Cryptobatrachus
publication ID |
https://doi.org/ 10.5281/zenodo.184247 |
DOI |
https://doi.org/10.5281/zenodo.6232605 |
persistent identifier |
https://treatment.plazi.org/id/872A87D9-432E-F018-98C4-FF152C124305 |
treatment provided by |
Plazi |
scientific name |
Cryptobatrachus |
status |
|
Cryptobatrachus View in CoL sp.
One does not always have an adequate sample upon which to make a taxonomic decision and the very small sample of Cryptobatrachus from the eastern face of the Sierra Nevada (Nabusimaque) serves as a case in point.
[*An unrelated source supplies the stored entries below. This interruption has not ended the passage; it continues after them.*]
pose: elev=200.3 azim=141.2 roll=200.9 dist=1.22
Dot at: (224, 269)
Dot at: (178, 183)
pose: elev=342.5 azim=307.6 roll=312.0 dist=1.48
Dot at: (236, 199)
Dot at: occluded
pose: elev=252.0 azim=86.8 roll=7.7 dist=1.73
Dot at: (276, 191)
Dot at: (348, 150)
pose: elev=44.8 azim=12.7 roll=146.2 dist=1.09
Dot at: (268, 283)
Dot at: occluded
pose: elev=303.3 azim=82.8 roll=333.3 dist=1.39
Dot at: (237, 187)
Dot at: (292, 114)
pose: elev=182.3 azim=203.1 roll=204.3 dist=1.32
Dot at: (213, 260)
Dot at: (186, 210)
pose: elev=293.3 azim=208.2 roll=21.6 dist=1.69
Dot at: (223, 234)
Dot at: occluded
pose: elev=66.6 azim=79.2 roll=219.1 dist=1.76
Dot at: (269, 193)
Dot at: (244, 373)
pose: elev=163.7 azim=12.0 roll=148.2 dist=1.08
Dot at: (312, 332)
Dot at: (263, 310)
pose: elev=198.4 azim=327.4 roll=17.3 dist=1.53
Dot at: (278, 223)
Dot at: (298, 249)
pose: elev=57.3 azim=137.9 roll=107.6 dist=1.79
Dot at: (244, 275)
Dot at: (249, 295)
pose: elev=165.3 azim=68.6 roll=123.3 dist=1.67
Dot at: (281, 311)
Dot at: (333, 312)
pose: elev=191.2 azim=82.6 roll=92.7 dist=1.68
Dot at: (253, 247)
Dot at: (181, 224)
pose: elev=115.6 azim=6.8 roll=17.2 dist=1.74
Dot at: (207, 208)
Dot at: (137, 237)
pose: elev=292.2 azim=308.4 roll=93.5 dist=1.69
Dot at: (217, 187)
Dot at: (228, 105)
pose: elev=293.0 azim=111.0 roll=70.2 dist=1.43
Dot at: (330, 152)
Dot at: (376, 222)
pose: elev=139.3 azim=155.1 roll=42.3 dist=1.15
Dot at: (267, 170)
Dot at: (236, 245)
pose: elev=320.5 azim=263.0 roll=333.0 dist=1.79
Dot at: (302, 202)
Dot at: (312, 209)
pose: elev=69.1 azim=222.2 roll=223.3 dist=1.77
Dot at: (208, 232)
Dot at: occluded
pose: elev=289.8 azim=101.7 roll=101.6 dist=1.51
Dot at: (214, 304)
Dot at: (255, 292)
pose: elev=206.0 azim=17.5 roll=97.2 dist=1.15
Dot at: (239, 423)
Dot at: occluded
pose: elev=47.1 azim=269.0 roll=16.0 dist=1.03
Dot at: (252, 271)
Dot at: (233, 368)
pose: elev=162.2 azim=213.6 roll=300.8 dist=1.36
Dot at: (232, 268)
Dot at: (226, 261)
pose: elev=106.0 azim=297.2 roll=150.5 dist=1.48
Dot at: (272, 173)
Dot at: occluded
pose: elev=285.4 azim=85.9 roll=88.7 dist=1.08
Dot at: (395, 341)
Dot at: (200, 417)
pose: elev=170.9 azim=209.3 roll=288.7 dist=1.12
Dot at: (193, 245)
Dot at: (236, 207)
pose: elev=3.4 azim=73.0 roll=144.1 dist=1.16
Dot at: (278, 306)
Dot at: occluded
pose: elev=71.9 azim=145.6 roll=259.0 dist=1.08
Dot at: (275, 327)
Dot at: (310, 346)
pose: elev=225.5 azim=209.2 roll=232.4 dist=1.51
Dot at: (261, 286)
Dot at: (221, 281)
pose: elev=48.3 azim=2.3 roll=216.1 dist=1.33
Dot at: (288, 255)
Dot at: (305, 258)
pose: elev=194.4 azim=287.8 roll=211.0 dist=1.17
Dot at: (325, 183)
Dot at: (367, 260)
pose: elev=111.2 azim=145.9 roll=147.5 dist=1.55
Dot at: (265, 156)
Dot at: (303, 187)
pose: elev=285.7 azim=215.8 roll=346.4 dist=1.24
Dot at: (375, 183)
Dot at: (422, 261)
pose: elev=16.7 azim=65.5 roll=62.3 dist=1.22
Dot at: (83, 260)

I suspect, but am not willing to make the decision pending additional samples, that these frogs are not C. boulengeri but, rather, yet another species, “intermediate” between C. boulengeri and C. pedroruizi . In support of my belief are the very large ears evident in my inadequate sample of males as contrasted with those of the three populations here confidently assigned to C. boulengeri . That this difference is ambiguous for females, and my inadequate sample, lead me to be cautious and not to name this population as another species. The Nabusimaque population shares with C. boulengeri , the expansion of the anterior braincase (a derived character, as judged by the ontogenetic criterion) but also has significantly larger ears—ears so large as to suggest that this population is more closely related to C. conditus and C. pedroruizi than to C. boulengeri . If the very large ear (in males) is a synapomorphy, a contention that I suspect that the fullness of time will confirm, then we are faced with the discomfort of a pair of synapomorphies that conflict (the enlarged frontopartietal yields C. boulengeri + C. “Nabusimaque” whereas the very large ears yield C. conditus + C. pedroruizi + C. Nabusimaque ). At least one of these propositions must be in error and at this juncture, I cannot decide which—hence, my reluctance to provide a name for the Nabusimaque population—pending additional (adequate) collections.